Dubin claims his case is just one area where this rule is applied, and the Fifth Circuit’s ruling will have wide implications. 

“Under the Fifth Circuit’s rule, moreover, the additional two-year sentence applies not only to most every commission of healthcare fraud, but would also sweep in tax preparers, immigration attorneys, and anyone else convicted of submitting any form on someone’s behalf that contains a misrepresentation unrelated to the person’s identity,” Fisher wrote. 

The government argues that Dubin qualifies for the enhanced sentence and that, even if the court were interested in examining the question presented, this case would be a poor vehicle to do so. 

“Section 1028A prescribes a sentence enhancement for any person who, ‘during and in relation to [certain felonies], knowingly transfers, possesses, or uses, without lawful authority, a means of identification of another person,’” U.S. Solicitor General Elizabeth Prelogar wrote in the government’s brief. “Petitioner’s conduct here — submitting a Medicaid claim seeking reimbursement owed to a specific patient, identified by name and number, for a service that patient never received — qualified for that enhancement.” 

Criminal defense lawyers — who filed a friend-of-the-court brief that urged the justices to hear the case — say the Fifth Circuit’s ruling is a symptom of the federal overcriminalization epidemic. 

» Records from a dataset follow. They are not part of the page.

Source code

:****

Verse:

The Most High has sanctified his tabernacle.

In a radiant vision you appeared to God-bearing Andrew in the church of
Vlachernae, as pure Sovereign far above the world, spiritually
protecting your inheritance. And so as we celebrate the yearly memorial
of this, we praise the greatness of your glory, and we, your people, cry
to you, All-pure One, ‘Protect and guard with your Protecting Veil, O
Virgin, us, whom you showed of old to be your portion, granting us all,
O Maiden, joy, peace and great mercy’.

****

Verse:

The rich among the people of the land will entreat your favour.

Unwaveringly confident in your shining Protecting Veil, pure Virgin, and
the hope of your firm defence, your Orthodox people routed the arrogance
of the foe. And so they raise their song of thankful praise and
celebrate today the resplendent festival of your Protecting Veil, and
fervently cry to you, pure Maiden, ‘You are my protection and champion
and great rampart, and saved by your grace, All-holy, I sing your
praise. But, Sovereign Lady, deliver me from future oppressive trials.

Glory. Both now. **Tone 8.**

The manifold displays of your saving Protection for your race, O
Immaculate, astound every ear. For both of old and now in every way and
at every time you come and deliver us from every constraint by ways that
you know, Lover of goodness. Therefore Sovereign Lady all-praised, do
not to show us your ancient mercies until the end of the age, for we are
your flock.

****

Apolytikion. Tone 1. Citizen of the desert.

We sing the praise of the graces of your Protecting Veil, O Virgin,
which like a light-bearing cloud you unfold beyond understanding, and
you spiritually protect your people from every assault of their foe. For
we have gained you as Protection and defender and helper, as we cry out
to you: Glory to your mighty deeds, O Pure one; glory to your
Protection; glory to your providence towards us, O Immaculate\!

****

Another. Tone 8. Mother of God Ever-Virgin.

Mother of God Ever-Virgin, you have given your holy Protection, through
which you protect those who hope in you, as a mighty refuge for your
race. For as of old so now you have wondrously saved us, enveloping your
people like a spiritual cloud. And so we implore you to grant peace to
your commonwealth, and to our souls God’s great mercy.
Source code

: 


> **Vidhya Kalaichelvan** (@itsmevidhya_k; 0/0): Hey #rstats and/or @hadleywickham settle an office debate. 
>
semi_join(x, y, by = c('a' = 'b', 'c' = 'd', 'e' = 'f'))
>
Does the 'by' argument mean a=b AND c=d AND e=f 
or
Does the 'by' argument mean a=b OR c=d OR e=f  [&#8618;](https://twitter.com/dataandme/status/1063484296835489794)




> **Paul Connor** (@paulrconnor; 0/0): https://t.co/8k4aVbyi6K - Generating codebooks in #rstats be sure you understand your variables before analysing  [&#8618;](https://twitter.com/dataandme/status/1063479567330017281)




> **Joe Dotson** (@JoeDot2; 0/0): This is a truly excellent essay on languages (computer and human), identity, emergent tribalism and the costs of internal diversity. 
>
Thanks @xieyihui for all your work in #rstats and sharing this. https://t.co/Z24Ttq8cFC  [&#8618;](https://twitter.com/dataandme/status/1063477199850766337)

“Alarmingly, this trend has only worsened and overcriminalization now includes instances where, as here, the executive branch uses criminal provisions in specific laws in ways Congress never intended,” Henry Asbill with Buckley wrote for the lawyers. “An improper use of prosecutorial discretion can result in the expansion of federal criminal law beyond legislative predictions if ultimately given judicial imprimatur.” 

Per their custom, the justices did not issue any statement with their order granting Dubin a writ of certiorari.